Guardians of the night is an experimental and sensorial short-length ethnographic film about the cyclical and spontaneous life activities that emerge at nighttime in the city of Guantánamo, Cuba. The senses are at the center of the night experience along with reduction of visibility. This creates a perfect focus to reinvigorate discussion and promote an innovative approach around sensory visual ethnography. The young and talented electronic musician Zevil Strix from Guantánamo produced the original soundtrack of the film.
Deep Time – 13:30-15:30
Sakatti – 6 min
Maija Lassila, Petri Luukkainen
In 2009 a British company Anglo American found an orebody, named ‘Sakatti’ after the nearby Sakatti ponds, under the wet Viiankiaapa mire in Sodankylä, Finland. It is speculated to be Europe’s largest copper discovery in decades. The company conducts mineral exploration in the mire and a mine is expected to be built under the mire in 10-15 years. It is unsure what kinds of transformations lie in the future for the fragile environment. Sakatti is a poetic close-up journey into the mire’s existence in the world of humans and more-than-humans, multiple time scales and its overlapping meanings.
13:55 – 15:00
Keeper of the Fire – 47 min
Evan Raymond Spitzer
“Keeper of the Fire” is a three-channel ethnographic exploration of Mount St. Helens investigating the question of how we humans interact and relate to the volcano and its destructive history. Through interviews with geologists, ecologists, tribal spiritual leaders, and locals, the film allows for a meditation on the powerful force and influence that volcanoes can have on a region and our ways of making sense of the world.
15:00 – 15:30
Douro – Symphony of a river – 16 min
From high up in the glacier carved mountains of Northern Spain, towards the Atlantic Ocean in the cities of Porto and V.N.Gaia in Northern Portugal, Douro – symphony of a river presents a reflexive journey through one of the most important water highways in the Iberian Peninsula. From the seemingly quietness of the natural world into the noise of human presence, this sensorial experience celebrates the Douro’s importance to the sustainability of life since the dawn of human history.

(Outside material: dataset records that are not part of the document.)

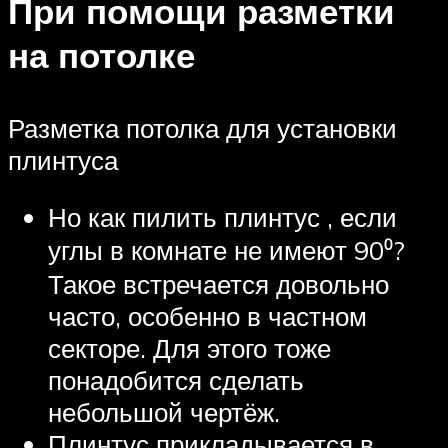
При помощи разметки
на потолке
Разметка потолка для установки
плинтуса
Но как пилить плинтус , если
углы в комнате не имеют 90⁰?
Такое встречается довольно
часто, особенно в частном
секторе. Для этого тоже
понадобится сделать
небольшой чертёж.
Плинтус прикладывается в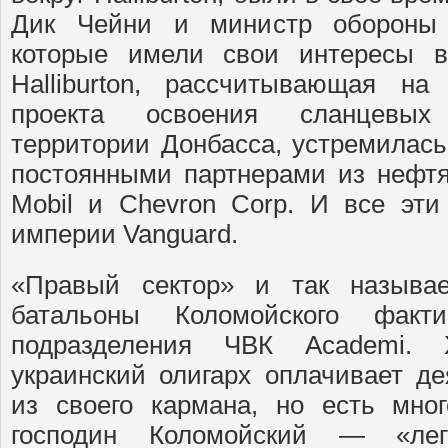
Дик Чейни и министр обороны
которые имели свои интересы в
Halliburton, рассчитывающая н
проекта освоения сланцевых
территории Донбасса, устремилась
постоянными партнерами из нефт
Mobil и Chevron Corp. И все эти
империи Vanguard.
«Правый сектор» и так называе
батальоны Коломойского факт
подразделения ЧВК Academi. 
украинский олигарх оплачивает де
из своего кармана, но есть мног
господин Коломойский — «лег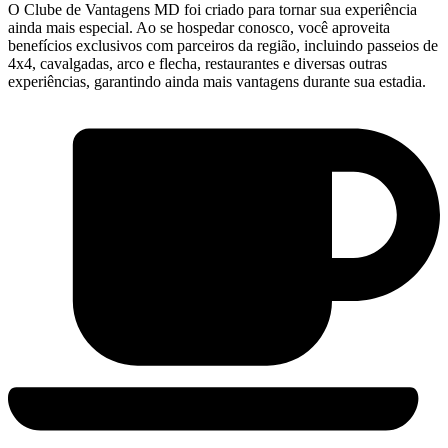
O Clube de Vantagens MD foi criado para tornar sua experiência
ainda mais especial. Ao se hospedar conosco, você aproveita
benefícios exclusivos com parceiros da região, incluindo passeios de
4x4, cavalgadas, arco e flecha, restaurantes e diversas outras
experiências, garantindo ainda mais vantagens durante sua estadia.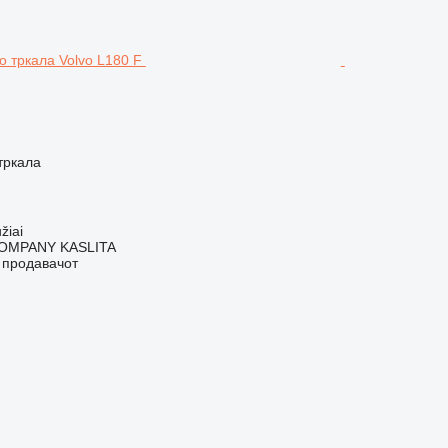
тркала
žiai
OMPANY KASLITA
о продавачот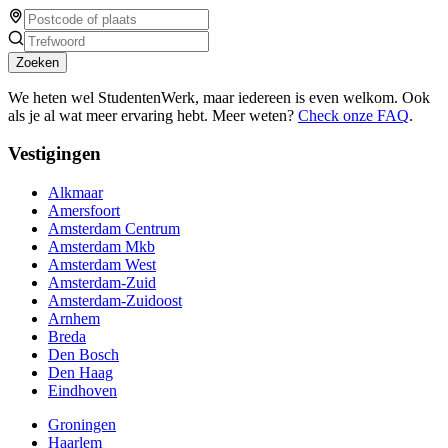
Zoeken
We heten wel StudentenWerk, maar iedereen is even welkom. Ook
als je al wat meer ervaring hebt. Meer weten?
Check onze FAQ
.
Vestigingen
Alkmaar
Amersfoort
Amsterdam Centrum
Amsterdam Mkb
Amsterdam West
Amsterdam-Zuid
Amsterdam-Zuidoost
Arnhem
Breda
Den Bosch
Den Haag
Eindhoven
Groningen
Haarlem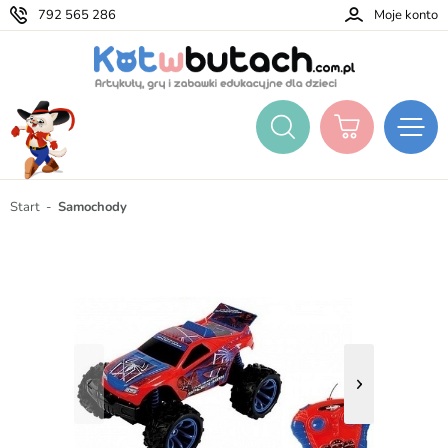
792 565 286
Moje konto
Start
Samochody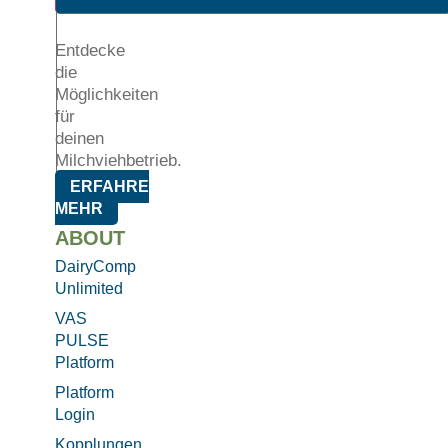
Entdecke
die
Möglichkeiten
für
deinen
Milchviehbetrieb.
ERFAHRE
MEHR
ABOUT
DairyComp
Unlimited
VAS
PULSE
Platform
Platform
Login
Kopplungen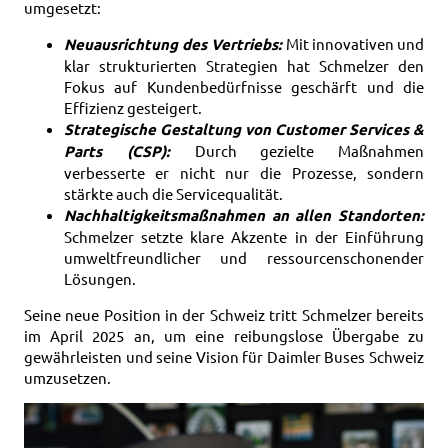
umgesetzt:
Neuausrichtung des Vertriebs:
Mit innovativen und
klar strukturierten Strategien hat Schmelzer den
Fokus auf Kundenbedürfnisse geschärft und die
Effizienz gesteigert.
Strategische Gestaltung von Customer Services &
Parts (CSP):
Durch gezielte Maßnahmen
verbesserte er nicht nur die Prozesse, sondern
stärkte auch die Servicequalität.
Nachhaltigkeitsmaßnahmen an allen Standorten:
Schmelzer setzte klare Akzente in der Einführung
umweltfreundlicher und ressourcenschonender
Lösungen.
Seine neue Position in der Schweiz tritt Schmelzer bereits
im April 2025 an, um eine reibungslose Übergabe zu
gewährleisten und seine Vision für Daimler Buses Schweiz
umzusetzen.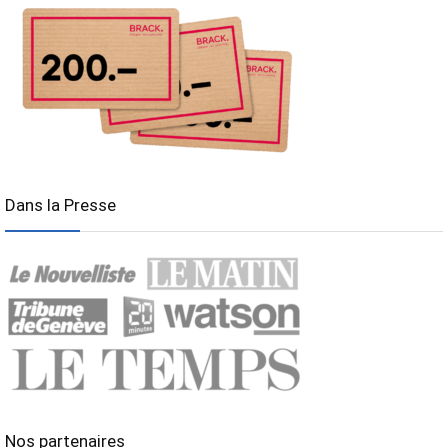
Dans la Presse
Nos partenaires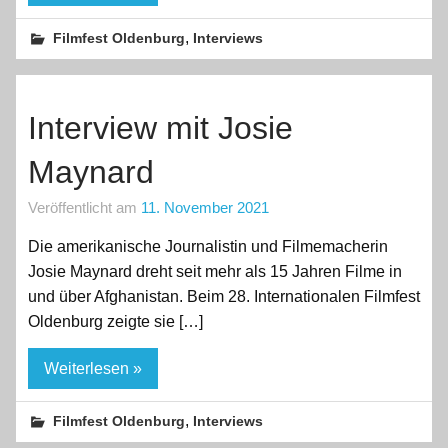
,
Filmfest Oldenburg
Interviews
Interview mit Josie
Maynard
Veröffentlicht am
11. November 2021
Die amerikanische Journalistin und Filmemacherin
Josie Maynard dreht seit mehr als 15 Jahren Filme in
und über Afghanistan. Beim 28. Internationalen Filmfest
Oldenburg zeigte sie […]
Weiterlesen »
,
Filmfest Oldenburg
Interviews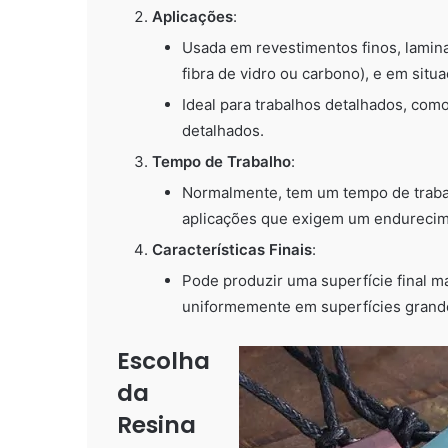
Aplicações
:
Usada em revestimentos finos, lamin
fibra de vidro ou carbono), e em sit
Ideal para trabalhos detalhados, com
detalhados.
Tempo de Trabalho
:
Normalmente, tem um tempo de trabal
aplicações que exigem um endurecim
Características Finais
:
Pode produzir uma superfície final mai
uniformemente em superfícies grande
Escolha
da
Resina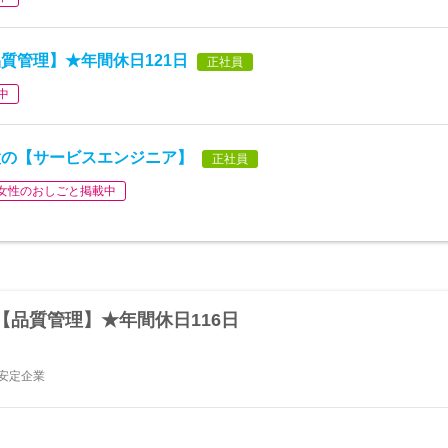
質管理】★年間休日121日
正社員
中
置の【サービスエンジニア】
正社員
女性のおしごと掲載中
品質管理】★年間休日116日
の安定企業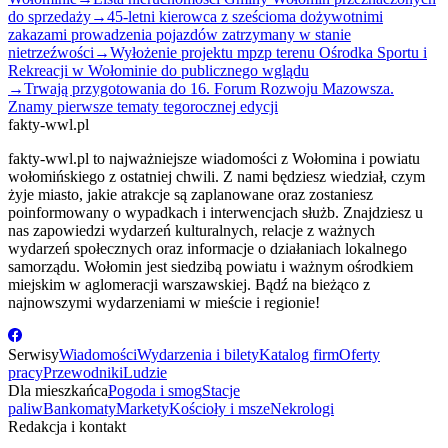
do sprzedaży
→
45-letni kierowca z sześcioma dożywotnimi
zakazami prowadzenia pojazdów zatrzymany w stanie
nietrzeźwości
→
Wyłożenie projektu mpzp terenu Ośrodka Sportu i
Rekreacji w Wołominie do publicznego wglądu
→
Trwają przygotowania do 16. Forum Rozwoju Mazowsza.
Znamy pierwsze tematy tegorocznej edycji
fakty-wwl.pl
fakty-wwl.pl to najważniejsze wiadomości z Wołomina i powiatu
wołomińskiego z ostatniej chwili. Z nami będziesz wiedział, czym
żyje miasto, jakie atrakcje są zaplanowane oraz zostaniesz
poinformowany o wypadkach i interwencjach służb. Znajdziesz u
nas zapowiedzi wydarzeń kulturalnych, relacje z ważnych
wydarzeń społecznych oraz informacje o działaniach lokalnego
samorządu. Wołomin jest siedzibą powiatu i ważnym ośrodkiem
miejskim w aglomeracji warszawskiej. Bądź na bieżąco z
najnowszymi wydarzeniami w mieście i regionie!
Serwisy
Wiadomości
Wydarzenia i bilety
Katalog firm
Oferty
pracy
Przewodniki
Ludzie
Dla mieszkańca
Pogoda i smog
Stacje
paliw
Bankomaty
Markety
Kościoły i msze
Nekrologi
Redakcja i kontakt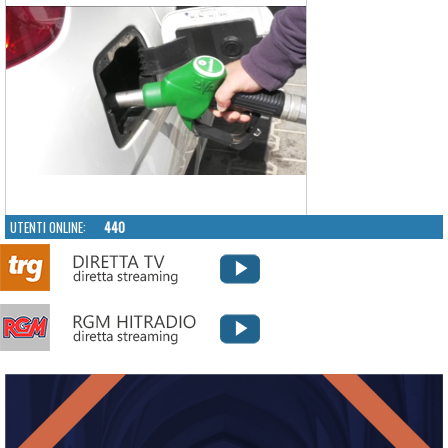
UTENTI ONLINE:
440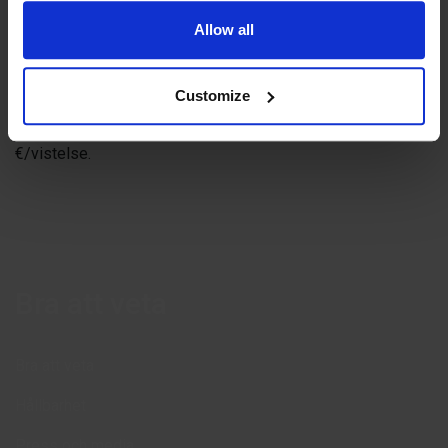
Rumsstorleken är 20 m2.
Allow all
Dubbelrummen är utrustade med 32”/42” tv, garderob och
bagagebänk. Här finns även ett litet kylskåp och
vattenkokare för kaffe eller te. Alla dubbelrum har plats för
Customize
babysäng eller ett-två barn i bäddsoffa.
Husdjur är välkomna vid förfrågan mot en avgift på 23
€/vistelse.
Bra att veta
Bra att veta
Hållbarhet
Press och media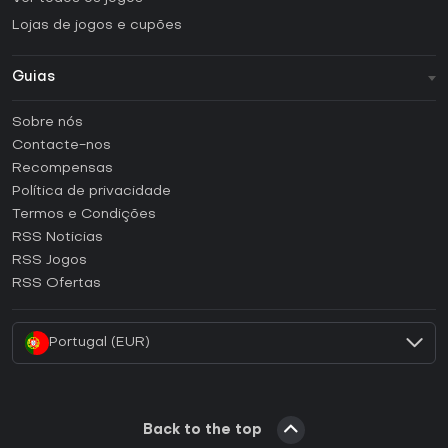
Lojas de jogos e cupões
Guias
FAQ
Sobre nós
Guias e tutoriais
Contacte-nos
Como ativar uma CD Key Steam?
Recompensas
Como ativar uma CD Key Epic Games?
Política de privacidade
Termos e Condições
Como ativar uma CD Key GOG?
RSS Noticias
Como ativar uma CD Key Ubisoft Connect?
RSS Jogos
Como ativar uma CD Key EA App?
RSS Ofertas
Como ativar uma CD Key Battle.net?
Portugal (EUR)
Back to the top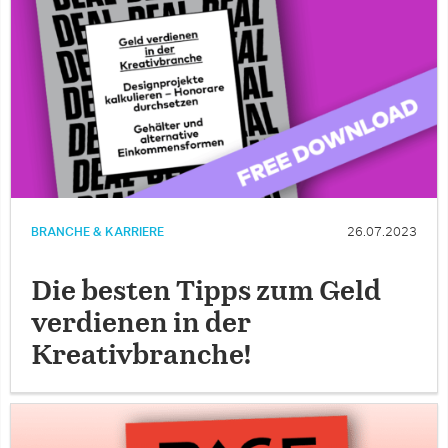
BRANCHE & KARRIERE
26.07.2023
Die besten Tipps zum Geld
verdienen in der
Kreativbranche!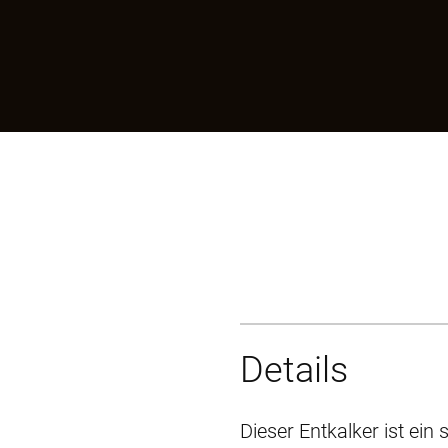
Details
Dieser Entkalker ist ein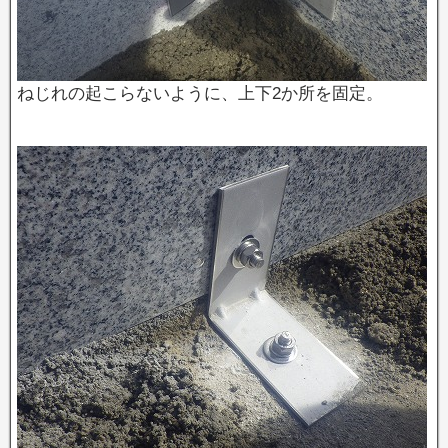
ねじれの起こらないように、上下2か所を固定。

Life in Time – 15:45-17:45
15:45 – 16:25
PAANI: Of Women and Water – 22 min
An ethnographic documentary that explores the peculiar and constant relationship between women and water in Modiya, a small Muslim village of Rajasthani desert (India). This visual research sought to investigate the specific ways in which local women perceive, experience and behave towards water in a context where access to this resource is scarce and rife with complications. In particular it examines the way in which the agency of these women can be seen in their daily tasks, managing water collection and usage. They live their struggle with tenacity, determination, elegance and humor, despite the fact that water scarcity represents a serious problem for family health, sanitation and wellbeing.
16:25 – 17:45
Changa Revisited – 60 min
Peter Biella and Leonard Kamerling
Since he was a boy growing up as a herder, Maasai elder Toreto ole Koisenge dreamed of cattle. When anthropologist / filmmaker Peter Biella first visited his homestead in 1980, he had over six hundred head. Today his herd numbers only twenty. The world of the Maasai pastoralists has grown smaller since the Tanzanian government put a stop to their seasonal cattle migrations and forced them to live in permanent settlements. For elder Toreto ole Koisenge, the dream is no longer about cattle. In this new world of tumultuous change, how can he create a life that offers his children wisdom, humanity and hope?
Changa Revisited is portrait of a Maasai family seen from two points in time across a thirty year divide. The film draws on hundreds of photographs and audio recordings taken in 1980 by Peter Biella. These images, woven with contemporary video footage, create a deeply personal portrait of the unfolding of a family’s life through three decades of volatile change.